Ruddy-capped Nightingale-thrush's (Catharus frantzii) binomial commemorates the German naturalist Alexander von Frantzius. This species has olive-brown upperparts, a rufous crown and nape, pale grey underparts, becoming whitish on the belly, and an orange lower mandible. In Panama it's restricted to westernmost highlands and it's found in the undergrowth and ground of humid forests and second growth.

After a long wait the Resplendent Quetzals showed up, and the whole group was amazed by such beautiful birds. We had previous encounters with the species but we are always searching for "the perfect" picture so we didn't spare the opportunity and did our best effort disregarding the birds were not really close as the other birds pictured above.


Resplendent Quetzal (Pharomachrus mocinno) - female

The appearance of the female resplendent quetzal is duller and less dramatic. The crown, head, back, scapulars, wing coverts, rump, and uppertail coverts are iridescent, golden green. The crest feathers are less developed than the male. The uppertail coverts do not extend beyond the tip of the tail. Belly and sides mostly gray; undertail coverts red. The tail is black with the three outer rectrices on both sides barred in white and black. In general, the female quetzal differs from other trogons in its range by the larger size and the rich green coloration.





Resplendent Quetzal (Pharomachrus mocinno) - male

The resplendent quetzal male has iridescent or golden green upperparts, head, neck, and chest; the green may appear bluish in darker light. The lower breast, belly, and undertail coverts are bright red. The greater wing coverts are elongated. The feathers on the head form a crest, from the forecrown to the rear of the head. The uppertail coverts, also green, are greatly elongated beyond the tail. The coverts cross above the end of the tail.

After admiring the quetzals we went to Bambito to have an excellent meal courtesy of Advantage Tours and later on the way to David we stopped at middle elevations in the vicinity of Paraiso were Advantage Tours was scouting, we observed a lot more birds specially Fiery-billed Aracaris and Elegant Euphonias thanks to Mishael Rivera,  a young guy that is initiating in birdwatching and placing feeders to attract some specialties.


We only had photo opportunities with a Fiery-billed Aracari (Pteroglossus frantzii) a toucan that breeds only on the Pacific slopes of southern Costa Rica and western Panama. As in the Ruddy-capped Nightingale-thrush above, the binomial commemorates the German naturalist Alexander von Frantzius.

A New Jersey Audubon's member was so grateful to Mishael, and recognising he needed a good pair of binoculars, that got him a pair of Zeiss Terra bins. Also, Advantage Tours bought him a Birds of Panama, A Field Guide book, both were delivered on a later date by Luis Paz.

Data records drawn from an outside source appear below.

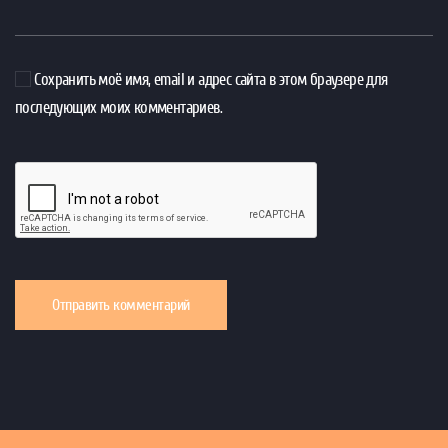
Сохранить моё имя, email и адрес сайта в этом браузере для
последующих моих комментариев.
Отправить комментарий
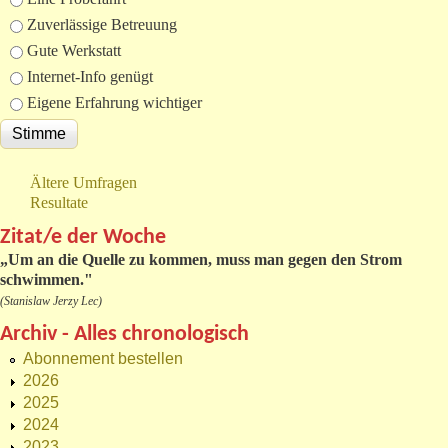
Zuverlässige Betreuung
Gute Werkstatt
Internet-Info genügt
Eigene Erfahrung wichtiger
Ältere Umfragen
Resultate
Zitat/e der Woche
„
Um an die Quelle zu kommen, muss man gegen den Strom
schwimmen."
(Stanislaw Jerzy Lec)
Archiv - Alles chronologisch
Abonnement bestellen
2026
2025
2024
2023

Luis from Advantage Tours Panama handing over the birdwatcher's kit to Mishael Rivera

All in all, it was a short visit to Paraiso, and we had to travel to Boquete where we were going to meet one of our correspondents in order to travel the next day to Punta Burica, we also were planning to enjoy a couple of craft beers from Boquete Brewing Company (our favourite place in Boquete) but it went out of hand when "a couple" turned into "an open bar". More on that in the next post...

More recently we visited Mishael's place scouting for pictures but that will be a matter of a future post. All we can say so far is that more time is required to be spent there, the area is amazing because the lowlands meet the highlands, resulting in an interesting mix of birds, and more importantly there are some species that are found on far places like Punta Burica (our next stop on this tour), and more commonly or easier to observe.